Task to complete: Wherever a line of the records contains "indexes", copy that line.

Provided entries:
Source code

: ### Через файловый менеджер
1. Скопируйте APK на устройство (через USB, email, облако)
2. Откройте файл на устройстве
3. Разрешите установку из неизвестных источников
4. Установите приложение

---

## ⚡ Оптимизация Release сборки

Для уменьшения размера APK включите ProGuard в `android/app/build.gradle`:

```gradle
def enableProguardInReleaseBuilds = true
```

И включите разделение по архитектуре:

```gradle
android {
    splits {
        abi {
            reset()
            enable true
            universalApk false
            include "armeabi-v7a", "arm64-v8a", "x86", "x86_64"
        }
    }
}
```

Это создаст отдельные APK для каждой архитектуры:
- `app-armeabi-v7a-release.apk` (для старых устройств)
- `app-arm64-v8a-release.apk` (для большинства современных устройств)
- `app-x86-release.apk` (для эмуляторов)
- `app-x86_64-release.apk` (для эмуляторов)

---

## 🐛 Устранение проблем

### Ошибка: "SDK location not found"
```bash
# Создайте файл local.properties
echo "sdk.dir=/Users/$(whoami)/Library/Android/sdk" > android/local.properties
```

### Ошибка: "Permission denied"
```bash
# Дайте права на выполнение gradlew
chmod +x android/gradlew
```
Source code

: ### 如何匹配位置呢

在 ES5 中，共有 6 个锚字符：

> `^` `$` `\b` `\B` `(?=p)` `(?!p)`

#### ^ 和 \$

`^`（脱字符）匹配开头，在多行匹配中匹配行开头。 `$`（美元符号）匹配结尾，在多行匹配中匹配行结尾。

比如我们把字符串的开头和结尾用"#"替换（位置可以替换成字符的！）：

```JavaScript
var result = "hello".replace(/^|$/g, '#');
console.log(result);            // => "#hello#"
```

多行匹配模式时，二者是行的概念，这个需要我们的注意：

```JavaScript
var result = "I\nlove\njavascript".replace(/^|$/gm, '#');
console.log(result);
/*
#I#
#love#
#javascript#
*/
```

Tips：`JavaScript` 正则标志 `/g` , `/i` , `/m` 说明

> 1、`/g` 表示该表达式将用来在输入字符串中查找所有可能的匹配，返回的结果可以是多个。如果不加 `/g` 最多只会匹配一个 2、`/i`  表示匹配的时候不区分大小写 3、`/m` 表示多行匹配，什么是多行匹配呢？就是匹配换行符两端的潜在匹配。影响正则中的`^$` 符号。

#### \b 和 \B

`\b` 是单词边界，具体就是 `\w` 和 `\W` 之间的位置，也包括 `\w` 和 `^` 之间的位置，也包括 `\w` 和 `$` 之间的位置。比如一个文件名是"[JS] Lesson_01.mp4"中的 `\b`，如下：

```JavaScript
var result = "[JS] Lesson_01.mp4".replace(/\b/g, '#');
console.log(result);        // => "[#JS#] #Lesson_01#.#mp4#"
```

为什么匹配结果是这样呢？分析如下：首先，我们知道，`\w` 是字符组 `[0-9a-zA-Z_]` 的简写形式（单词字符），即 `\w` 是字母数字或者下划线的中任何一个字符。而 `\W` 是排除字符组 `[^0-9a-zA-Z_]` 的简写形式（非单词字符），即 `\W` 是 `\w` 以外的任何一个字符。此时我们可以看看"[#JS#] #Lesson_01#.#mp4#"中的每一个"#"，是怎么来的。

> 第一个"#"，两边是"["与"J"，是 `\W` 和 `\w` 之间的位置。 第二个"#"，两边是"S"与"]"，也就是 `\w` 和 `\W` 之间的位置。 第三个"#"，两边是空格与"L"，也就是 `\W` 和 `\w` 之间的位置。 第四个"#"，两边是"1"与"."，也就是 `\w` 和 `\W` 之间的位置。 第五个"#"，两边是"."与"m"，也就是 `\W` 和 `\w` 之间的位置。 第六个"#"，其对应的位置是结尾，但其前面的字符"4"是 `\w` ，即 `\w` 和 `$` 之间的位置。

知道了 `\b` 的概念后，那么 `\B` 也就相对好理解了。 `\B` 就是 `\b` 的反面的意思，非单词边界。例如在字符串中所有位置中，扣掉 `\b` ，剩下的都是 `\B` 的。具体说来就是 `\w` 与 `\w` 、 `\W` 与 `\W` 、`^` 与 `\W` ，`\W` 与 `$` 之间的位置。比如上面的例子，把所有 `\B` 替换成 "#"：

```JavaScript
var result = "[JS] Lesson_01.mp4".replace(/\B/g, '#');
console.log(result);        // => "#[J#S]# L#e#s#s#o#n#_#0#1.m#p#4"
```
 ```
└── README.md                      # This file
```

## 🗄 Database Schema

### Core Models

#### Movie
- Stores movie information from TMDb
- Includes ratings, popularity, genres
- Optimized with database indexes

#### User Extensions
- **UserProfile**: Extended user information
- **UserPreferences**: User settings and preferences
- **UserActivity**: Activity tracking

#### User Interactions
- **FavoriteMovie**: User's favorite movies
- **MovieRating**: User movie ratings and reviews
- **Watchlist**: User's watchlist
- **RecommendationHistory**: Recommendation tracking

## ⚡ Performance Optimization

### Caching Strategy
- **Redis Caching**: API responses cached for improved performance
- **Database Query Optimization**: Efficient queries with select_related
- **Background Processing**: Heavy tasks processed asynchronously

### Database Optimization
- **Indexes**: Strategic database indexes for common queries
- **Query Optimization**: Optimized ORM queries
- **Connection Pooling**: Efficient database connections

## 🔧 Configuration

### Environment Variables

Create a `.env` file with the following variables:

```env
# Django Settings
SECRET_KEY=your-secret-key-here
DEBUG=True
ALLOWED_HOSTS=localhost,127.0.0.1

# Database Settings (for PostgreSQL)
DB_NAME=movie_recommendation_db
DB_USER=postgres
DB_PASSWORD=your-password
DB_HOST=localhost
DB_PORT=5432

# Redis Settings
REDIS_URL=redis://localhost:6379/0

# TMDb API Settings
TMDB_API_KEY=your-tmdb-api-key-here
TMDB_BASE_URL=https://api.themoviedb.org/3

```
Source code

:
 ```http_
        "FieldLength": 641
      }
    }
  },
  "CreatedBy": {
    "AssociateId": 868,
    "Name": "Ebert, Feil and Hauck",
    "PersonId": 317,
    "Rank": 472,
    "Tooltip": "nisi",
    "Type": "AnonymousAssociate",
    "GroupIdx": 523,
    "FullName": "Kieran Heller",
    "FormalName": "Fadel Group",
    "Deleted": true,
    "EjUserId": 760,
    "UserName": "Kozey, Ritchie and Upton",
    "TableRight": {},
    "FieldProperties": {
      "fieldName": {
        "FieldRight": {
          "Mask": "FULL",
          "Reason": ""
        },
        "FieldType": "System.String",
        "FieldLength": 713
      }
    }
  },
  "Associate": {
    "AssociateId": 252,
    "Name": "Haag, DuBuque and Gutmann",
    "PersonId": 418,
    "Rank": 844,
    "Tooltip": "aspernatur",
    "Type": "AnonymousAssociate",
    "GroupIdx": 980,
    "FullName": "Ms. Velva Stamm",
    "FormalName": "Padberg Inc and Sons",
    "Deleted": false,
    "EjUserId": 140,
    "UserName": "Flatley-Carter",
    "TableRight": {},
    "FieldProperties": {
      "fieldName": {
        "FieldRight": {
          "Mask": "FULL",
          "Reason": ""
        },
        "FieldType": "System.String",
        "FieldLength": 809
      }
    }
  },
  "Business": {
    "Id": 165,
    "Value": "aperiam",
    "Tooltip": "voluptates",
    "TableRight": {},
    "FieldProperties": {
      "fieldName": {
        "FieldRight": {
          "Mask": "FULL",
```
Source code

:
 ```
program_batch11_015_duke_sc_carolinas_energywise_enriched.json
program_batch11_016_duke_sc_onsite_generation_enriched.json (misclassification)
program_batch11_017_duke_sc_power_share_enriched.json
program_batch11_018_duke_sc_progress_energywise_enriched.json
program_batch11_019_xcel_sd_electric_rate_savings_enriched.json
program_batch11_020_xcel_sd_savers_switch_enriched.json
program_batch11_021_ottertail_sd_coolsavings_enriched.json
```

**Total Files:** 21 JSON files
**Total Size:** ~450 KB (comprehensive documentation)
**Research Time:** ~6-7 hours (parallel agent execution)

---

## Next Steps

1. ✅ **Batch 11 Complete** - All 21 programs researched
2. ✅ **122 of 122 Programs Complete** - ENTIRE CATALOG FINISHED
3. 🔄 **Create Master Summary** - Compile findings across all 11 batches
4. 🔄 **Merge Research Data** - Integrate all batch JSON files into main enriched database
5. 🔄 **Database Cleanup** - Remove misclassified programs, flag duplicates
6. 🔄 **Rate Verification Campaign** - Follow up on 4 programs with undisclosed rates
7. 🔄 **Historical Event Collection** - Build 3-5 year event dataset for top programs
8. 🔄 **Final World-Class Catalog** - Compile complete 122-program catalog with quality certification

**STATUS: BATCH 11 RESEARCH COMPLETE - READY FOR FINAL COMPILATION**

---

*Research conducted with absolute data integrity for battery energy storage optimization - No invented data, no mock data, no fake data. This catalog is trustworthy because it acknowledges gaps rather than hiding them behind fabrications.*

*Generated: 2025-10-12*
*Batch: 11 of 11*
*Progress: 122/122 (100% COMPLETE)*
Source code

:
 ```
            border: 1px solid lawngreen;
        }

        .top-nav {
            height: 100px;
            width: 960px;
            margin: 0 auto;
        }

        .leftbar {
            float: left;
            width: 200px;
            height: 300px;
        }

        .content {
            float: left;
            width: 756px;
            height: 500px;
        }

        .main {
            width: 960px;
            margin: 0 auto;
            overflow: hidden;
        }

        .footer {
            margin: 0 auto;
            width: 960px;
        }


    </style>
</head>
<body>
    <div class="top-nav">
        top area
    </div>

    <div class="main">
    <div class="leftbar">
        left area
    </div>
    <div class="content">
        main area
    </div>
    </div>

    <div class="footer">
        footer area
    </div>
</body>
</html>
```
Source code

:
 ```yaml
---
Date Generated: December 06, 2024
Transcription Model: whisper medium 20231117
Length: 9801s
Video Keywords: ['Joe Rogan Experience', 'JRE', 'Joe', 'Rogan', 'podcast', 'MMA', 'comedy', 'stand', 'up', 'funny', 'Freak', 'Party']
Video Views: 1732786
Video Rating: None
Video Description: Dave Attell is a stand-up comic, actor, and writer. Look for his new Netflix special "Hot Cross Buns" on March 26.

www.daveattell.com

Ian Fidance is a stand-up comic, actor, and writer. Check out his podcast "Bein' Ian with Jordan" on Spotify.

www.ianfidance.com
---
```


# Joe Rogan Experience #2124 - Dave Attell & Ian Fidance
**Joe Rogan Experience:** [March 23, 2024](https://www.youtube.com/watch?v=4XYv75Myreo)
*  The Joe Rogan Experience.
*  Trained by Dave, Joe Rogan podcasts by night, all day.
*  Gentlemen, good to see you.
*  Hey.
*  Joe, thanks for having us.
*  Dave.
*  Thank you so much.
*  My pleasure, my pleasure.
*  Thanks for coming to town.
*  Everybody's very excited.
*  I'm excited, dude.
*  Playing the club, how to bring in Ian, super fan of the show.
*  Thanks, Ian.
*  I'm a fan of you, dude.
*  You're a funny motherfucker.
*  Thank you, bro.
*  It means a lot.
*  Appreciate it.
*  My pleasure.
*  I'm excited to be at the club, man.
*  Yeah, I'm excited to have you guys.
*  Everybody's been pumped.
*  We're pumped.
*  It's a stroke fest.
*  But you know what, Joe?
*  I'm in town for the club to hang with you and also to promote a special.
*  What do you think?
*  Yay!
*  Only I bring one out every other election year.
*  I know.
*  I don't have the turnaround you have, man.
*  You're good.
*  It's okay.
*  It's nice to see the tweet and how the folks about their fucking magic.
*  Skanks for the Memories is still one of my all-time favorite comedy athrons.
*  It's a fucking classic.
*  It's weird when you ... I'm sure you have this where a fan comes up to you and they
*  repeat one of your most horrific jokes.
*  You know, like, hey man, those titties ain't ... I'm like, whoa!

Exercise solution:
- Optimized with database indexes
- **Indexes**: Strategic database indexes for common queries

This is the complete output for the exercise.